(Exercise 1)
List the usernames of everyone who posts a response in the Loch Ness comment thread.
(Exercise 2)
Reproduce word for word everything in the Loch Ness comment thread from "Great editorial, Loren." down to "on the subject.".
(Exercise 3)
Answer these questions from the Loch Ness comment thread:
(a) In what month and year did the Guardian website carry the story "Is Nessie Dead?"
(b) At which lake does red_pill_junkie ask about recent sightings of Morag?
(c) Whom does Dr. Strings address when praising the editorial?

(Source document)
▼


  2. wuffing responds:

    There is no reason to take any pronouncements of the self-styled “Official” fan club any more seriously than anything else on that website and I was surprised they were given the oxygen of publicity here in the first place.

    As long ago as August 2001 the UK’s Guardian newspaper website carried a story entitled Is Nessie Dead? in which Dr Rines is quoted as saying “You have the hydro plant for one thing and all the forestry plantings which unfortunately were done here in such a way that streams of lime acid poured down into the loch. The environmental change hasn’t been going Nessie’s way.”

    Anyone with high-school chemistry knowledge might query this alchemical “lime acid” and anyone with local knowledge will report the existence of a Victorian “hydro plant” at Foyers predating Nessie herself, but it is entirely understandable that someone failing to find a species called Nessie might begin to look for an explanation consistent with their original beliefs, rather than go through the anguish of changing them.

  3. red_pill_junkie responds:

    Nessie may be the most famous Scottish lake monster(s), but it’s hardly the only one.

    Does anyone know about recent sightings of Morag over at lake Morar?

  4. Dr. Strings responds:

    Great editorial, Loren. I agree and believe that, along with thoughts of his own mortality in the waning days, the “Death at Loch Ness” theory was a psychological mechanism for Dr. Rines to take the creature’s(or creatures’) existence with him to the grave. With all the photographic evidence Dr. Rines amassed over the years, it still wasn’t enough to merit irrefutable proof of the monster’s existence, so the theory becomes a way for a man who sincerely believed in the monster to satisfy his own beliefs and be at peace with his many years of work on the subject.

▲

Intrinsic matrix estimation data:
▼

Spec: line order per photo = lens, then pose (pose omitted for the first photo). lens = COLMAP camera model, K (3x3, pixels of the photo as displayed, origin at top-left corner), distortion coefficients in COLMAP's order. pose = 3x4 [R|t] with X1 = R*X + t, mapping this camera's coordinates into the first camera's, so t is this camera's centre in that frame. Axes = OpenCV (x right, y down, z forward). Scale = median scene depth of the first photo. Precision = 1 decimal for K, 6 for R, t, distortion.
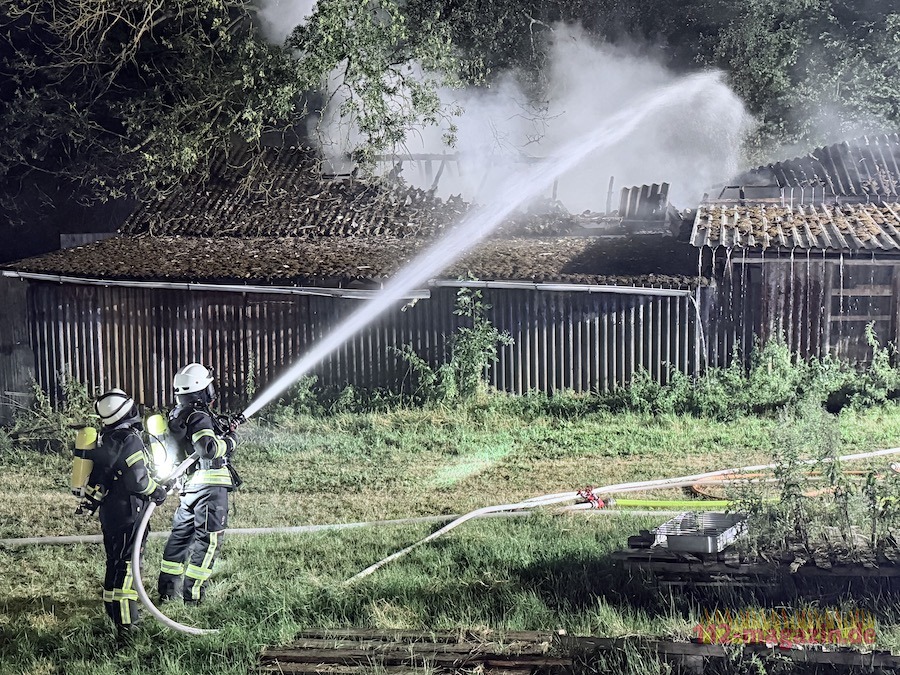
lens RADIAL K [[1167.1, 0, 450.0], [0, 1167.1, 337.5], [0, 0, 1]] dist [0.184512, -0.399971]
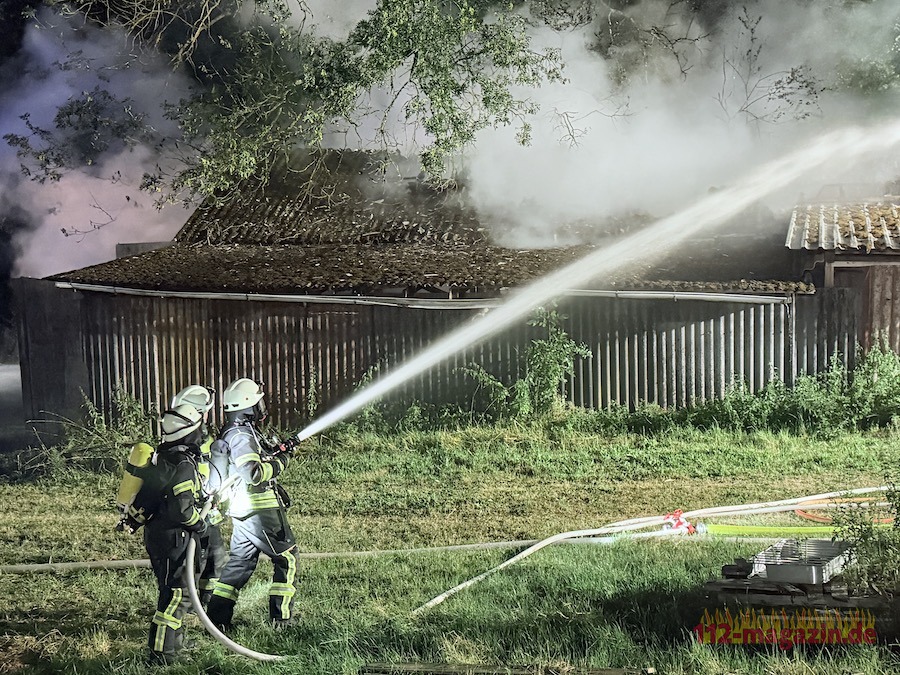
lens RADIAL K [[1234.8, 0, 456.8], [0, 1234.8, 345.9], [0, 0, 1]] dist [0.143760, -0.129878]
pose [[0.998578, -0.004218, -0.053137, -0.000949], [0.003949, 0.999979, -0.005160, 0.001974], [0.053158, 0.004943, 0.998574, 0.013591]]
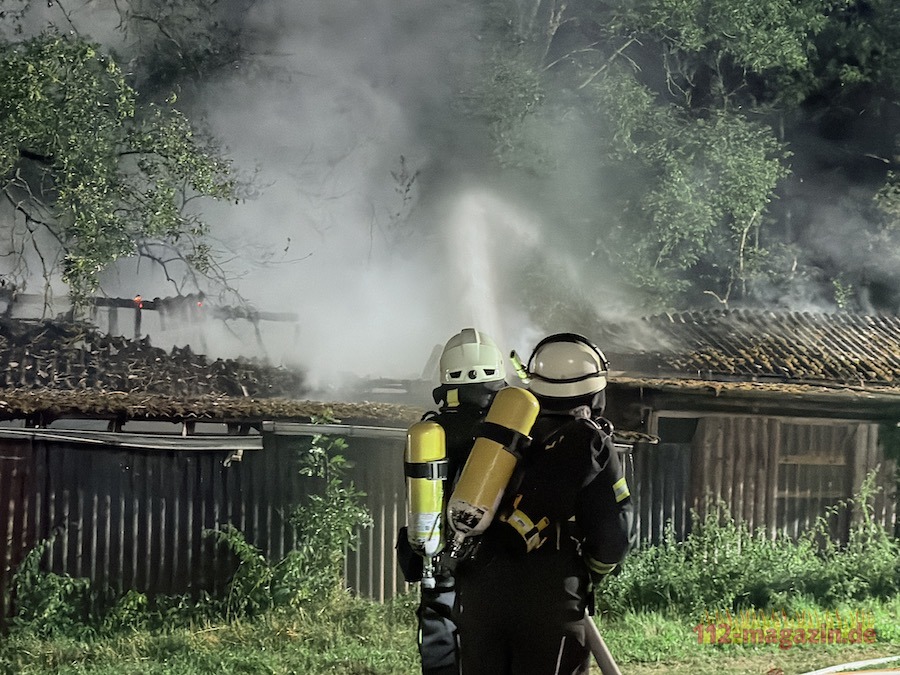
lens RADIAL K [[1368.1, 0, 425.7], [0, 1368.1, 341.5], [0, 0, 1]] dist [0.151470, -0.223561]
pose [[0.921581, 0.068003, 0.382183, -0.234662], [0.020410, 0.974686, -0.222646, 0.081689], [-0.387649, 0.212987, 0.896864, 0.265810]]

▲

(Task solution 1)
wuffing
red_pill_junkie
Dr. Strings

(Task solution 2)
Great editorial, Loren. I agree and believe that, along with thoughts of his own mortality in the waning days, the “Death at Loch Ness” theory was a psychological mechanism for Dr. Rines to take the creature’s(or creatures’) existence with him to the grave. With all the photographic evidence Dr. Rines amassed over the years, it still wasn’t enough to merit irrefutable proof of the monster’s existence, so the theory becomes a way for a man who sincerely believed in the monster to satisfy his own beliefs and be at peace with his many years of work on the subject.

(Task solution 3)
(a) August 2001
(b) Lake Morar
(c) Loren